> _Task goal_: Without omitting anything, return the records precisely as given.

Raw records:
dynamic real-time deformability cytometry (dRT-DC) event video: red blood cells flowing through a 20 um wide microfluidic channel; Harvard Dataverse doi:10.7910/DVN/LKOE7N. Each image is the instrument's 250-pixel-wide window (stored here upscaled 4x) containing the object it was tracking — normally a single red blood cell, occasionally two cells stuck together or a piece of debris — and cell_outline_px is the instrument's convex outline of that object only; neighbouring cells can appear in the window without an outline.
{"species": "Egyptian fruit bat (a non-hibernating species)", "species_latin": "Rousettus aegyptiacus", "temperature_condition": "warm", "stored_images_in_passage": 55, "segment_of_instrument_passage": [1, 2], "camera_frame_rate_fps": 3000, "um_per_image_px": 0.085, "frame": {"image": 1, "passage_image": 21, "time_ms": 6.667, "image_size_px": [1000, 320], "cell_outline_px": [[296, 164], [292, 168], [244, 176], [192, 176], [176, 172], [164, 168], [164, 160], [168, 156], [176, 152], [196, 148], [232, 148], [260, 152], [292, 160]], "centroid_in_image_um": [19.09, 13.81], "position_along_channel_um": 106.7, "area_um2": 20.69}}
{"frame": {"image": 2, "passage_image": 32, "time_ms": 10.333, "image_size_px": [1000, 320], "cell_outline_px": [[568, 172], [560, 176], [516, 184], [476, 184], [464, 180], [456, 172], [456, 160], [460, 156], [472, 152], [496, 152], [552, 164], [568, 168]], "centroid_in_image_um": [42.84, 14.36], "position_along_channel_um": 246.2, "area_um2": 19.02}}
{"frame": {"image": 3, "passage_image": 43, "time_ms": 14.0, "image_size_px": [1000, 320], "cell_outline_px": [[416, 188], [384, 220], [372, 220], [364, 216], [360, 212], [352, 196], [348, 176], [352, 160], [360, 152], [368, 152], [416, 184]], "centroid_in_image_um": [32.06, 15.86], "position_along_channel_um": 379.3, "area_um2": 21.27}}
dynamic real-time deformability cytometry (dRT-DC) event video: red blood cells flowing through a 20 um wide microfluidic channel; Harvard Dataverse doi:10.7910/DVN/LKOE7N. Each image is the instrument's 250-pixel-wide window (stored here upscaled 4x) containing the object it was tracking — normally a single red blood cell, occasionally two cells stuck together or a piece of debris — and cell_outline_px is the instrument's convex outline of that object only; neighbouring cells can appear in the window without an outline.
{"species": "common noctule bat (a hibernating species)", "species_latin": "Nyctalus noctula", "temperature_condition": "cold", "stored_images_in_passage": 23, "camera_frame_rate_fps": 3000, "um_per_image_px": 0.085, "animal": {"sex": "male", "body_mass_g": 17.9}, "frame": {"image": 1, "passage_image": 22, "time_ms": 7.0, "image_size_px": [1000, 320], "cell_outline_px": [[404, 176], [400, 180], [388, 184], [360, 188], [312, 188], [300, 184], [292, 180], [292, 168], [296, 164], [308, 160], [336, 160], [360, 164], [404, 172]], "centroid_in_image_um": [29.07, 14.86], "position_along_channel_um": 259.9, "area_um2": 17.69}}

> _Response_:
dynamic real-time deformability cytometry (dRT-DC) event video: red blood cells flowing through a 20 um wide microfluidic channel; Harvard Dataverse doi:10.7910/DVN/LKOE7N. Each image is the instrument's 250-pixel-wide window (stored here upscaled 4x) containing the object it was tracking — normally a single red blood cell, occasionally two cells stuck together or a piece of debris — and cell_outline_px is the instrument's convex outline of that object only; neighbouring cells can appear in the window without an outline.
{"species": "Egyptian fruit bat (a non-hibernating species)", "species_latin": "Rousettus aegyptiacus", "temperature_condition": "warm", "stored_images_in_passage": 55, "segment_of_instrument_passage": [1, 2], "camera_frame_rate_fps": 3000, "um_per_image_px": 0.085, "frame": {"image": 1, "passage_image": 21, "time_ms": 6.667, "image_size_px": [1000, 320], "cell_outline_px": [[296, 164], [292, 168], [244, 176], [192, 176], [176, 172], [164, 168], [164, 160], [168, 156], [176, 152], [196, 148], [232, 148], [260, 152], [292, 160]], "centroid_in_image_um": [19.09, 13.81], "position_along_channel_um": 106.7, "area_um2": 20.69}}
{"frame": {"image": 2, "passage_image": 32, "time_ms": 10.333, "image_size_px": [1000, 320], "cell_outline_px": [[568, 172], [560, 176], [516, 184], [476, 184], [464, 180], [456, 172], [456, 160], [460, 156], [472, 152], [496, 152], [552, 164], [568, 168]], "centroid_in_image_um": [42.84, 14.36], "position_along_channel_um": 246.2, "area_um2": 19.02}}
{"frame": {"image": 3, "passage_image": 43, "time_ms": 14.0, "image_size_px": [1000, 320], "cell_outline_px": [[416, 188], [384, 220], [372, 220], [364, 216], [360, 212], [352, 196], [348, 176], [352, 160], [360, 152], [368, 152], [416, 184]], "centroid_in_image_um": [32.06, 15.86], "position_along_channel_um": 379.3, "area_um2": 21.27}}
dynamic real-time deformability cytometry (dRT-DC) event video: red blood cells flowing through a 20 um wide microfluidic channel; Harvard Dataverse doi:10.7910/DVN/LKOE7N. Each image is the instrument's 250-pixel-wide window (stored here upscaled 4x) containing the object it was tracking — normally a single red blood cell, occasionally two cells stuck together or a piece of debris — and cell_outline_px is the instrument's convex outline of that object only; neighbouring cells can appear in the window without an outline.
{"species": "common noctule bat (a hibernating species)", "species_latin": "Nyctalus noctula", "temperature_condition": "cold", "stored_images_in_passage": 23, "camera_frame_rate_fps": 3000, "um_per_image_px": 0.085, "animal": {"sex": "male", "body_mass_g": 17.9}, "frame": {"image": 1, "passage_image": 22, "time_ms": 7.0, "image_size_px": [1000, 320], "cell_outline_px": [[404, 176], [400, 180], [388, 184], [360, 188], [312, 188], [300, 184], [292, 180], [292, 168], [296, 164], [308, 160], [336, 160], [360, 164], [404, 172]], "centroid_in_image_um": [29.07, 14.86], "position_along_channel_um": 259.9, "area_um2": 17.69}}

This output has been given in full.